4. Bei der Interessenabwägung gemäß § 66 Abs. 1 und Abs. 2 FPG hat die Behörde berücksichtigt, dass sich der Beschwerdeführer bereits seit März 1991, also seit 15 Jahren und neun Monaten im Bundesgebiet aufhält. Der Beschwerdeführer hat im Verwaltungsverfahren vorgebracht, von 12. November 1993 bis 28. Juni 2004 über eine "Beschäftigungsbewilligung" verfügt zu haben und in diesem Zeitraum auch bei verschiedenen Gastronomiebetrieben als Küchengehilfe beschäftigt gewesen zu sein. Die belangte Behörde hat dieses Vorbringen nicht als unglaubwürdig bezeichnet und festgestellt, dass für den Beschwerdeführer zunächst eine bis 30. November 1994 gültige Beschäftigungsbewilligung und dann ein bis 28. Juni 2004 gültiger Befreiungsschein, auf Grund dessen er als Küchenhilfe beschäftigt gewesen sei, ausgestellt worden sei. Der Beschwerdeführer war somit mehr als zehn Jahre auf Grund einer für ihn ausgestellten Berechtigung nach dem Ausländerbeschäftigungsgesetz berufstätig. Wenngleich die aus der Aufenthaltsdauer und der langjährigen Berufstätigkeit ableitbare Integration in ihrem Gewicht dadurch relativiert wird, dass der Aufenthalt nur bis 16. Dezember 1993 vorläufig berechtigt war, kommt den privaten Interessen des Beschwerdeführers auf Grund der sehr langen Dauer des Aufenthalts und der Berufstätigkeit dennoch ein großes Gewicht zu.

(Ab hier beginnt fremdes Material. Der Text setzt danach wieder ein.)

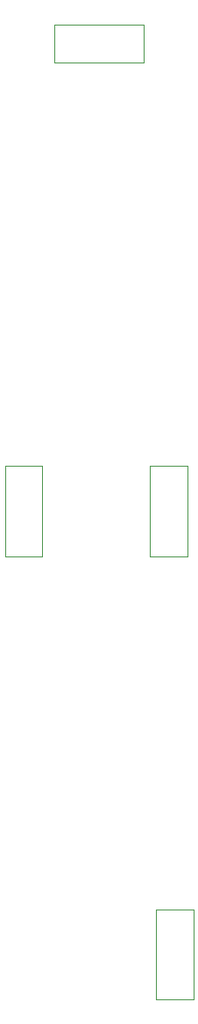
<source format=gbr>
%TF.GenerationSoftware,KiCad,Pcbnew,(5.1.6-0-10_14)*%
%TF.CreationDate,2020-12-13T12:36:34-06:00*%
%TF.ProjectId,nab,6e61622e-6b69-4636-9164-5f7063625858,rev?*%
%TF.SameCoordinates,Original*%
%TF.FileFunction,Other,User*%
%FSLAX46Y46*%
G04 Gerber Fmt 4.6, Leading zero omitted, Abs format (unit mm)*
G04 Created by KiCad (PCBNEW (5.1.6-0-10_14)) date 2020-12-13 12:36:34*
%MOMM*%
%LPD*%
G01*
G04 APERTURE LIST*
%ADD10C,0.050000*%
G04 APERTURE END LIST*
D10*
%TO.C,J9*%
X64614200Y-64722600D02*
X64614200Y-68322600D01*
X55964200Y-64722600D02*
X64614200Y-64722600D01*
X55964200Y-68322600D02*
X55964200Y-64722600D01*
X64614200Y-68322600D02*
X55964200Y-68322600D01*
%TO.C,J8*%
X54800000Y-115800000D02*
X51200000Y-115800000D01*
X54800000Y-107150000D02*
X54800000Y-115800000D01*
X51200000Y-107150000D02*
X54800000Y-107150000D01*
X51200000Y-115800000D02*
X51200000Y-107150000D01*
%TO.C,J7*%
X68800000Y-115800000D02*
X65200000Y-115800000D01*
X68800000Y-107150000D02*
X68800000Y-115800000D01*
X65200000Y-107150000D02*
X68800000Y-107150000D01*
X65200000Y-115800000D02*
X65200000Y-107150000D01*
%TO.C,J6*%
X69414800Y-158429100D02*
X65814800Y-158429100D01*
X69414800Y-149779100D02*
X69414800Y-158429100D01*
X65814800Y-149779100D02*
X69414800Y-149779100D01*
X65814800Y-158429100D02*
X65814800Y-149779100D01*
%TD*%
M02*

</source>
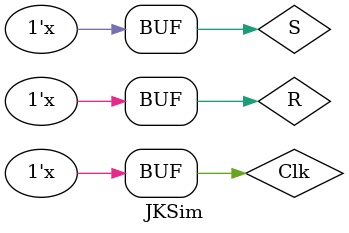
<source format=v>
`timescale 1ns / 1ps


module JKSim();
reg Clk,R,S;
wire [3:0] Q;
initial 
begin
Clk = 0;
R = 0;
S = 1;
end
counter myCounter(Clk,R,S,Q);
always #10 Clk<=~Clk;
always #500 R <= ~R;
always #960 S <= ~S;
endmodule
</source>
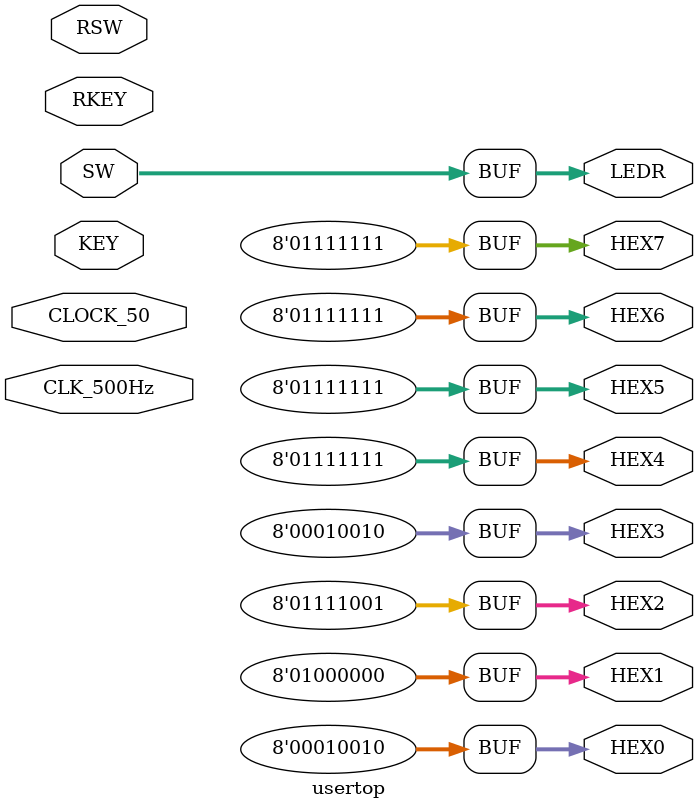
<source format=v>
module usertop (
	input CLOCK_50,
	input CLK_500Hz,
	input[3:0] RKEY,
	input[3:0] KEY,
	input[17:0] RSW,
	input[17:0] SW,
	output[17:0] LEDR,
	output[7:0] HEX0,HEX1,HEX2,HEX3,HEX4,HEX5,HEX6,HEX7
	);

assign LEDR = SW;
assign HEX7 = 7'b1111111;
assign HEX6 = 7'b1111111;
assign HEX5 = 7'b1111111;
assign HEX4 = 7'b1111111;
assign HEX3 = 7'b0010010;
assign HEX2 = 7'b1111001;
assign HEX1 = 7'b1000000;
assign HEX0 = 7'b0010010;

endmodule

</source>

Dem diesen privaten Interessen gegenüber stehenden öffentlichen Interesse an der Hintanhaltung des unberechtigten Aufenthalts mittelloser Fremder kommt zwar ebenfalls ein großes Gewicht zu. Im Hinblick auf die Umstände dieses Einzelfalles, insbesondere darauf, dass gegen den Beschwerdeführer, dessen Aufenthalt der Fremdenpolizeibehörde nach Ausweis der Aktenlage immer bekannt war, erstmals mit Schreiben vom 16. Juli 2006 ein aufenthaltsbeendendes Verfahren eingeleitet worden ist, wird jedoch die Ansicht der belangten Behörde, das Aufenthaltsverbot sei zur Erreichung von im Art. 8 Abs. 2 EMRK genannten Zielen dringend geboten (§ 66 Abs. 1 FPG) und die Auswirkungen dieser Maßnahme auf die Lebenssituation des Beschwerdeführers wögen nicht schwerer als die nachteiligen Folgen der Abstandnahme von ihrer Erlassung (§ 66 Abs. 2 leg. cit.), vom Verwaltungsgerichtshof nicht geteilt.

5. Da der angefochtene Bescheid somit auf einer Verkennung der Rechtslage durch die belangte Behörde beruht, war er gemäß § 42 Abs. 2 Z. 1 VwGG wegen Rechtswidrigkeit seines Inhalts aufzuheben.

6. Von der Durchführung einer Verhandlung konnte gemäß § 39 Abs. 2 Z. 6 VwGG Abstand genommen werden.

7. Der Spruch über den Aufwandersatz gründet auf den §§ 47 ff VwGG iVm der Verordnung BGBl. II Nr. 333/2003.